Ma Bua è stato anche autore eclettico e versatile: ha scritto romanzi, racconti, leggende e saggi. Pur formatosi nella grande famiglia antropologica di Ernesto De Martino e Alberto Cirese, amava disegnare gli universi dell’immaginario popolare sfilandosi dall’approccio strettamente filologico. In lui prevaleva piuttosto una carica creativa che travalicava la metodologia della ricerca neutra. Il suo sguardo si spingeva oltre l’osservazione statica, diventando un’indagine letteraria e metaforica. In quest’ottica, la realtà osservata veniva restituita in azione, attraverso una scrittura fedele al contesto e ai contenuti analizzati, mai distante, né distaccata. E questo avveniva sia che si trattasse di saggistica, che di narrativa o di composizioni poetiche e musicali.

Emerge nell’opera di Bua uno spirito utopistico quasi irriducibile. Un aspetto che Placido Cherchi commentava così: “In un’epoca in cui il sogno viene sistematicamente sostituito dalla banalità del virtuale, la capacità di sognare credendo in forma lucida alla realizzabilità dei propri sogni, è una cosa rara e preziosa”. Una bussola, quella dell’idealità, che ha segnato molte strade politiche ed esistenziali di Bua, “inesorabilmente minoritarie e quasi sempre contromano”. Come se il suo essere fosse sempre esposto oltre i perimetri della realtà, ma sempre teso a trasformare questa pulsione di libertà in forza regolativa e in progetto. 

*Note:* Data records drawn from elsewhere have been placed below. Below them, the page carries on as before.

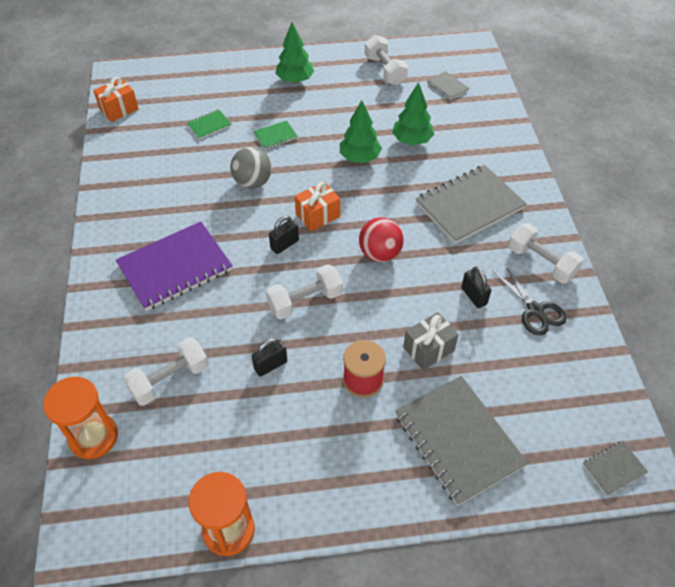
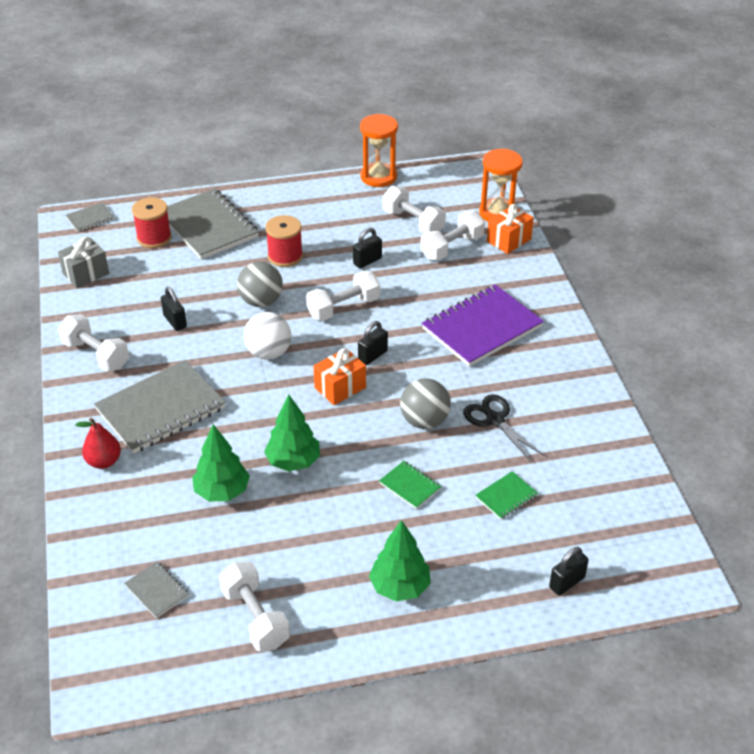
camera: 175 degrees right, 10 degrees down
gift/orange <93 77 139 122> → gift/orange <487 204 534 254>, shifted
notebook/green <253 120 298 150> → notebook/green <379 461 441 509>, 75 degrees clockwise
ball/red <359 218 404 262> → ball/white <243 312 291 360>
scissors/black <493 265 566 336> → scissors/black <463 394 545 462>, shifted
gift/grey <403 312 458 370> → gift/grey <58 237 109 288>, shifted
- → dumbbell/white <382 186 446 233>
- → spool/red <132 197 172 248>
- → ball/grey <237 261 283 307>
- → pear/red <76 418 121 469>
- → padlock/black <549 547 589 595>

Tutto questo è ben visibile in molte sue pubblicazioni letterarie. Fra queste, “Chimbe upanishad in sardu logudoresu” (1999, S’Alvure), “Contos torrados dae attesu” (1999, S’Alvure), Gente di Ischiria (1985, Castello), “Il meglio di Salvatore Cambosu” (1984, Edizioni della Torre). 

Ma Bua è stato anche redattore della rivista “Sesuya”, dove ha pubblicato studi sulla poesia simbolica e su alcuni moduli metrici della tradizione sarda. Ha inoltre collaborato a diversi periodici, ed è comparso sugli Annali della Facoltà di Magistero di Cagliari e nell’inserto “Chi siamo” della “La Nuova Sardegna”. 

Morto nel 2009, la sua figura lascia alla storia del pensiero identitario sardo il segno più poetico di una resistenza intellettuale contro la violenta decadenza del mondo globalizzato. Una stella che brilla di utopia e di umanesimo.